=== Recorded data ===
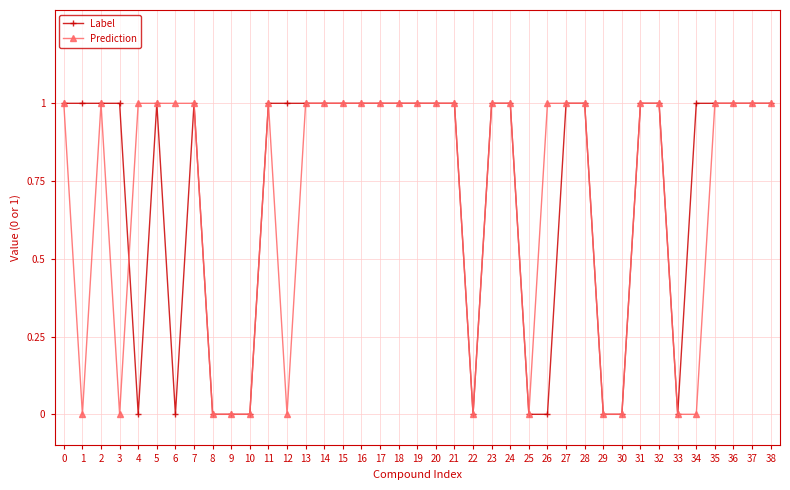

True or false: Label has a value of 1 at 11.

True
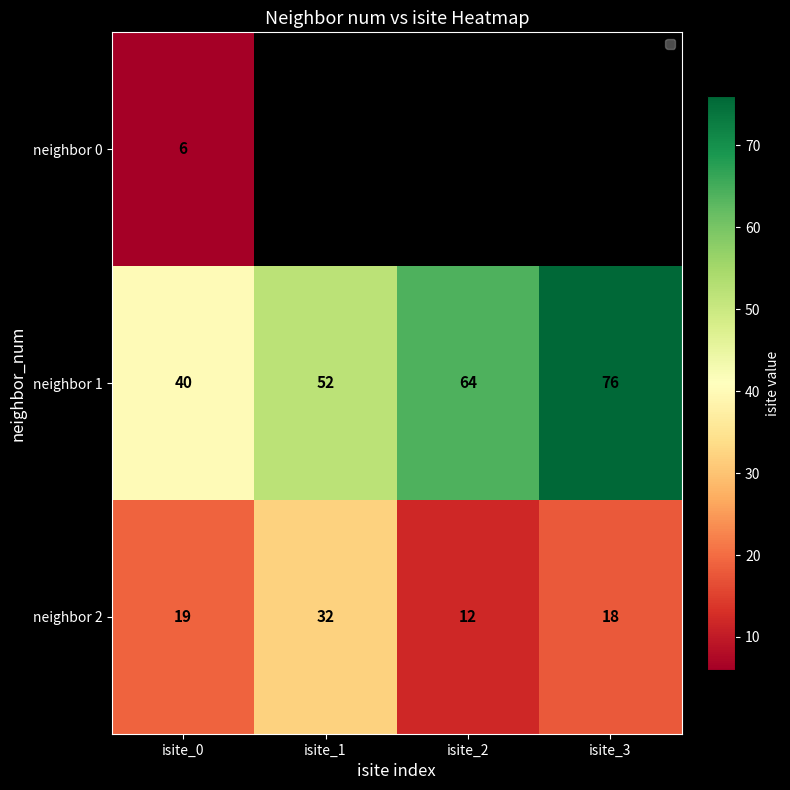

At which label is neighbor 2 closest to 22?

isite_0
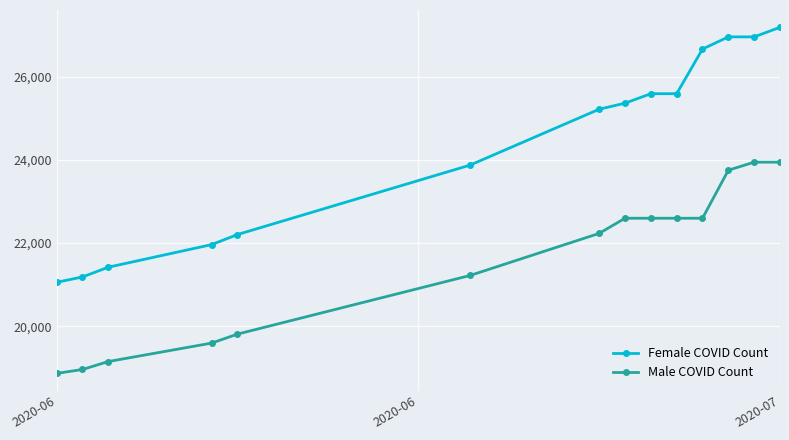

Which series has the largest total across all categories?

Female COVID Count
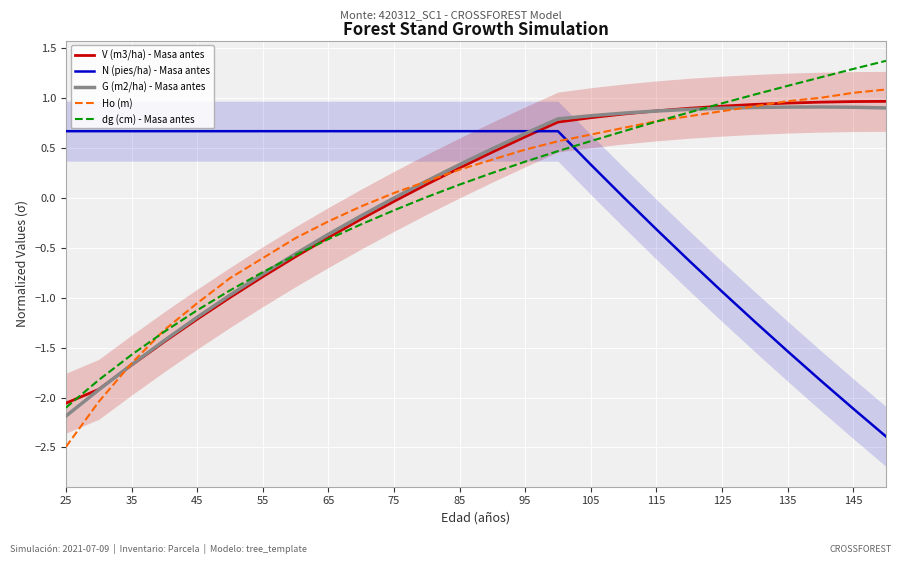

At which label is V (m3/ha) - Masa antes closest to 0?

75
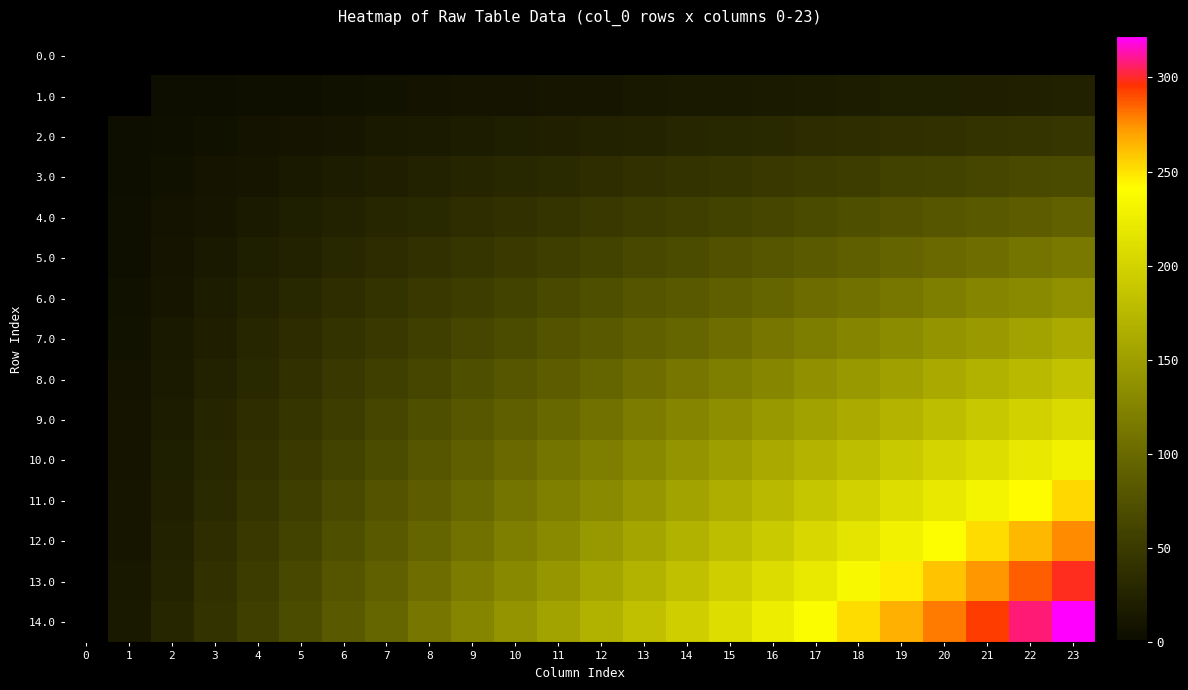

Which category has the highest value across all series?

23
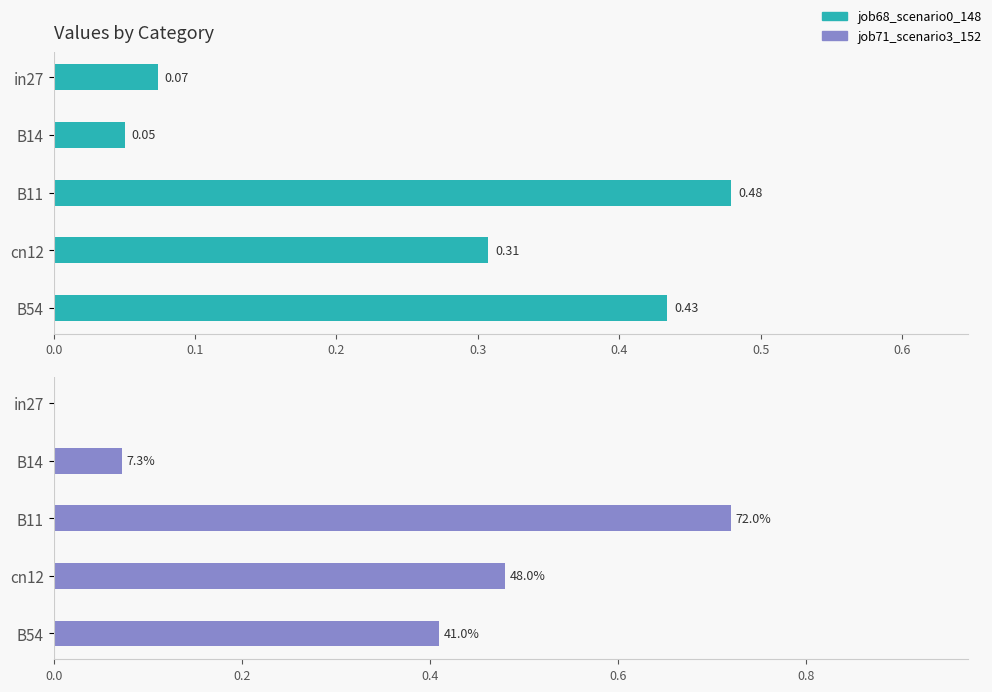

How many positive values does the job71_scenario3_152 series have?

4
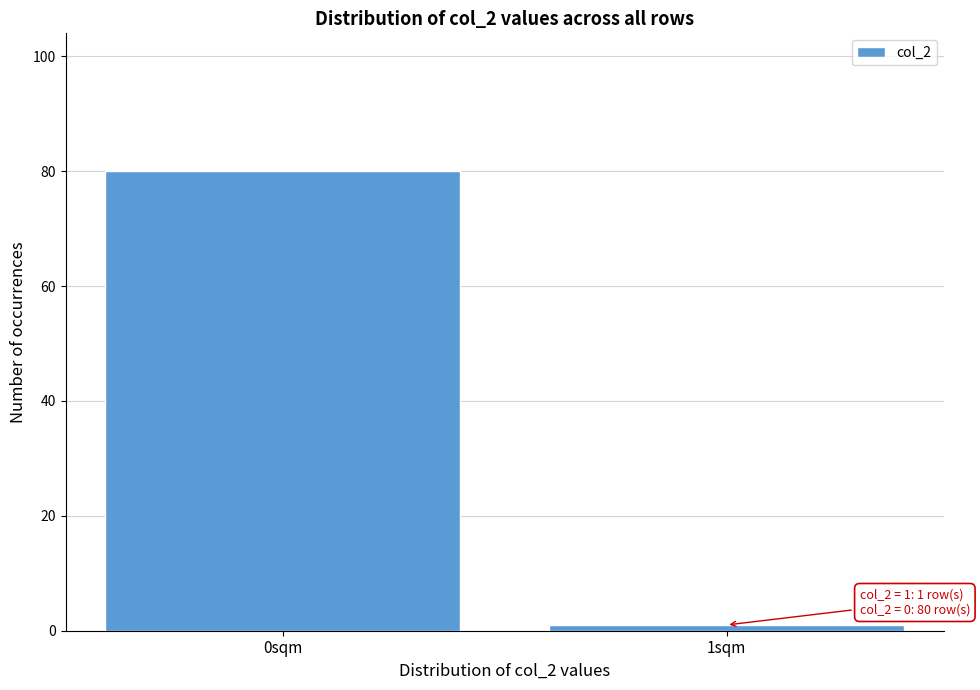

Reading right to left, list all the values displayed in this chart.

1sqm=1	0sqm=80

=== Task requirements ===
Write out all the records above word for word, leaving out the pictures.

=== Expected output ===
True or false: Label has a value of 1 at 11.

True

At which label is neighbor 2 closest to 22?

isite_0

Which series has the largest total across all categories?

Female COVID Count

At which label is V (m3/ha) - Masa antes closest to 0?

75

Which category has the highest value across all series?

23

How many positive values does the job71_scenario3_152 series have?

4

Reading right to left, list all the values displayed in this chart.

1sqm=1	0sqm=80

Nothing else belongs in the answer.